Bosnitch should have mentioned all these things if he was going to attempt to be fair, impartial and accurate to one of the twentieth century's most admired statesmen. As it is he was so biased and casual with the facts that he wrote a piece devoid of value whose only effect is to insult loyal citizens of the Realms, including me.


Finally, Bosnitch is a Canadian citizen and he owes his allegiance to Canada and to her head of state, which is the British monarch. By intentionally writing a distorted piece, he reveals himself as a traitor.
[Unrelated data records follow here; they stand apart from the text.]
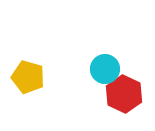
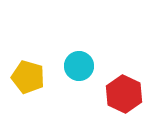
cyan circle: moved 26 px left, 3 px up
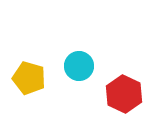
yellow pentagon: moved 1 px right, 1 px down
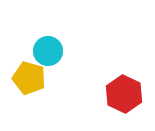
cyan circle: moved 31 px left, 15 px up
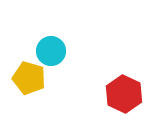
cyan circle: moved 3 px right
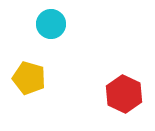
cyan circle: moved 27 px up
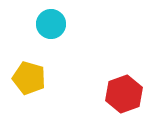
red hexagon: rotated 15 degrees clockwise
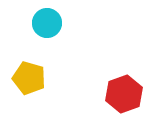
cyan circle: moved 4 px left, 1 px up
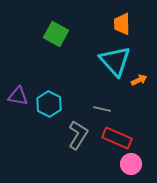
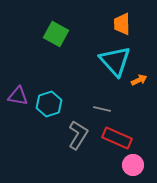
cyan hexagon: rotated 15 degrees clockwise
pink circle: moved 2 px right, 1 px down
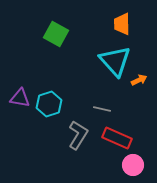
purple triangle: moved 2 px right, 2 px down
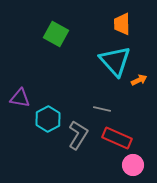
cyan hexagon: moved 1 px left, 15 px down; rotated 10 degrees counterclockwise
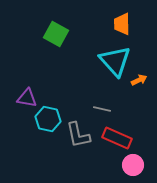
purple triangle: moved 7 px right
cyan hexagon: rotated 20 degrees counterclockwise
gray L-shape: rotated 136 degrees clockwise
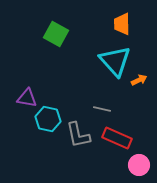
pink circle: moved 6 px right
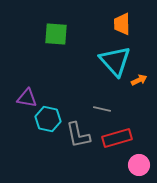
green square: rotated 25 degrees counterclockwise
red rectangle: rotated 40 degrees counterclockwise
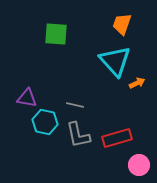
orange trapezoid: rotated 20 degrees clockwise
orange arrow: moved 2 px left, 3 px down
gray line: moved 27 px left, 4 px up
cyan hexagon: moved 3 px left, 3 px down
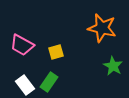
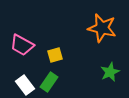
yellow square: moved 1 px left, 3 px down
green star: moved 3 px left, 6 px down; rotated 18 degrees clockwise
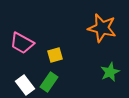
pink trapezoid: moved 2 px up
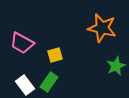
green star: moved 6 px right, 6 px up
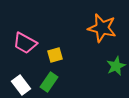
pink trapezoid: moved 3 px right
white rectangle: moved 4 px left
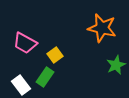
yellow square: rotated 21 degrees counterclockwise
green star: moved 1 px up
green rectangle: moved 4 px left, 5 px up
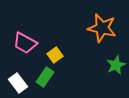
white rectangle: moved 3 px left, 2 px up
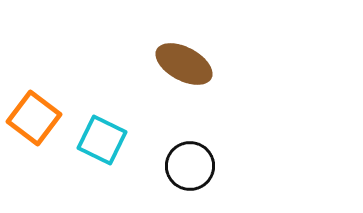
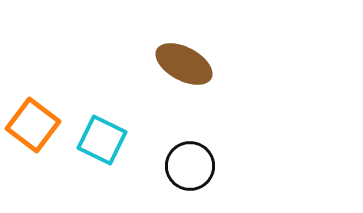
orange square: moved 1 px left, 7 px down
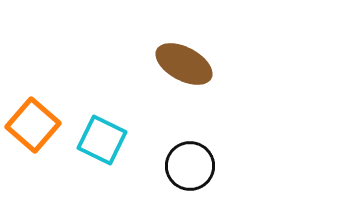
orange square: rotated 4 degrees clockwise
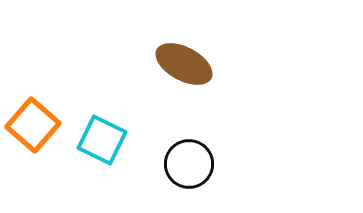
black circle: moved 1 px left, 2 px up
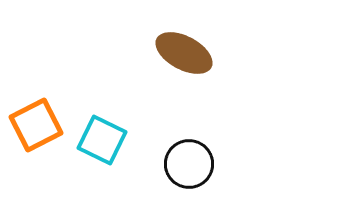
brown ellipse: moved 11 px up
orange square: moved 3 px right; rotated 22 degrees clockwise
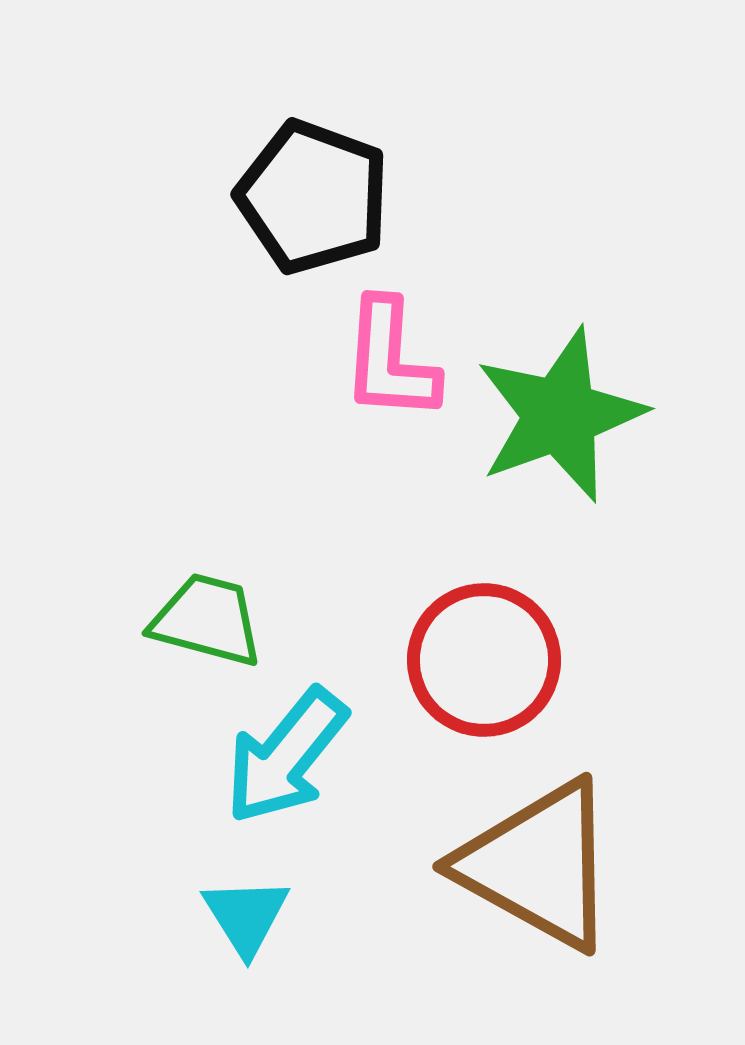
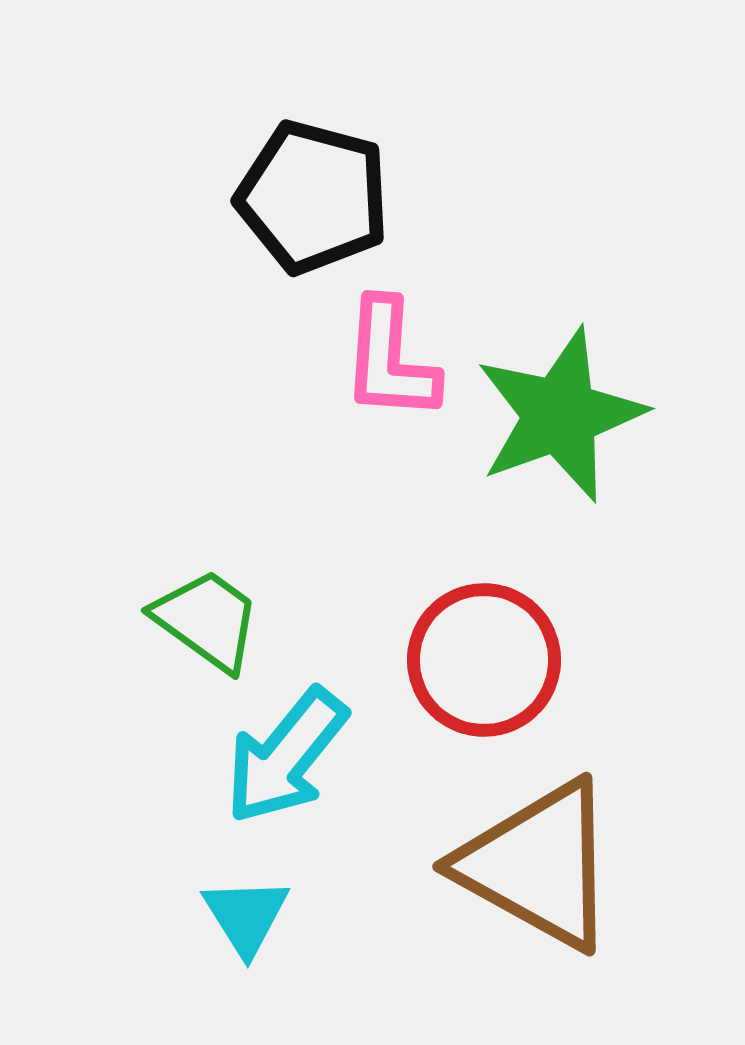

Nevertheless John Bosnitch is a fine man with many strong personal points and a compelling streak of human kindness and decency that shines out from beneath his Russophilic surface ideology, and he remains my very good friend despite having written something so unjust about her Majesty Queen Elizabeth II. This tradition of bridging ideological divides with decent people on the other side of the line is I believe something Her Majesty very much supported herself and I draw my inspiration at least in part from her in the work I do in building bridges between foes and starting conversations it seems impossible to begin. I believe that on balance, Bosnitch is with me in these aspirations.


I believe that the innate discretion, diplomacy, human decency and wise moderation that Her Majesty Queen Elizabeth II exhibited is to an extent hereditary. That is why I have high hopes for the hugely experienced new monarch, His Majesty King Charles III.


The Queen is dead. God save the King.